Peak memory during parsing, measured via tracemalloc:

Peak Memory (MB)

Size

pygixml

lxml

ElementTree

1 000

0.13 MB

0.13 MB

1.01 MB

5 000

0.67 MB

0.67 MB

4.84 MB

10 000

1.34 MB

1.34 MB

9.68 MB

pygixml and lxml have nearly identical memory footprints (both backed by C/C++ parsers), while ElementTree uses ~7× more memory due to creating full Python objects for every node and attribute.

Package Size

Installed Package Size

Package

Size

pygixml

0.43 MB

lxml

5.48 MB

pygixml is 12.7× smaller than lxml in installed size according to pip-size package.

Performance Tips

Use XPathQuery for Repeated Queries

# ✅ Good: compile once, evaluate many times
query = pygixml.XPathQuery("book[@category='fiction']")
for _ in range(1000):
    results = query.evaluate_node_set(root)

# ❌ Bad: re-compile every iteration
for _ in range(1000):
    results = root.select_nodes("book[@category='fiction']")

Be Specific in XPath Expressions

# ✅ Good: specific path
books = root.select_nodes("library/book")

# ❌ Bad: descendant-axis search
books = root.select_nodes("//book")

Use Attributes for Filtering

# ✅ Good: fast attribute comparison
books = root.select_nodes("book[@id='123']")
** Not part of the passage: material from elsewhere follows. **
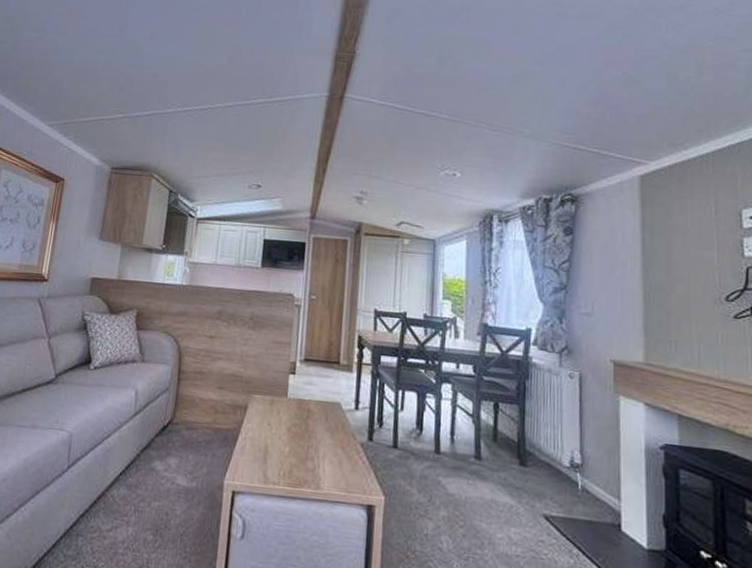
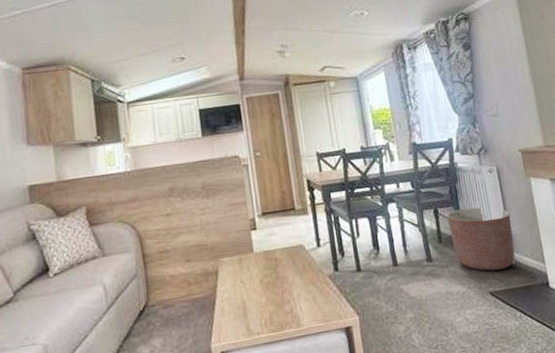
planter: none [508,409,586,493] -> present [447,207,515,271]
# ❌ Bad: slower text-node comparison
books = root.select_nodes("book[id='123']")

Limit Result Sets

# ✅ Good: limit in the query
first_10 = root.select_nodes("book[position() <= 10]")
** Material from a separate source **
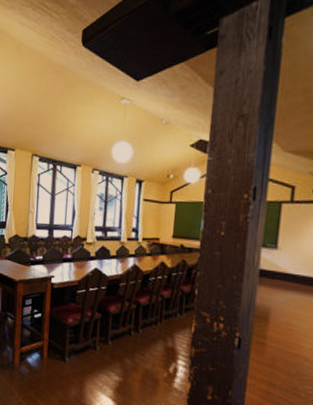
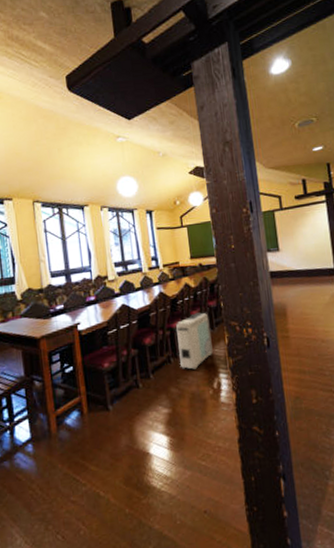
air purifier: none [139,293,179,349] -> present [176,312,213,370]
# ❌ Bad: fetch all then slice
all_books = root.select_nodes("book")
first_10 = all_books[:10]

Memory Management

Automatic Cleanup

pygixml automatically manages memory through C++ destructors:

# Memory is automatically freed when objects go out of scope
def process_large_xml():
    doc = pygixml.parse_file("large_file.xml")
    # ... process XML ...
    # Memory automatically freed when function returns

Document Reset

# Reuse document to avoid reallocation
doc = pygixml.XMLDocument()

for filename in large_file_list:
    doc.reset()          # Clear existing content
    doc.load_file(filename)
    # ... process ...

Optimization Checklist

  • [ ] Use XPathQuery for repeated queries

  • [ ] Prefer attribute filtering over text filtering

  • [ ] Be specific in XPath expressions (avoid //)

  • [ ] Limit result sets with positional predicates

  • [ ] Reuse XMLDocument objects with reset()

  • [ ] Use XPath for bulk selection, iterate results in Python

  • [ ] Avoid unnecessary string conversions

Running Benchmarks

Reproduce the numbers on your own machine:

# Full suite: parsing, memory, package size across 6 XML sizes
python benchmarks/full_benchmark.py

# Legacy parsing-only benchmark
python benchmarks/benchmark_parsing.py

The full suite tests 100 – 10 000 element documents over 5 iterations, measures peak memory at 1 000 / 5 000 / 10 000 elements, and reports installed package sizes.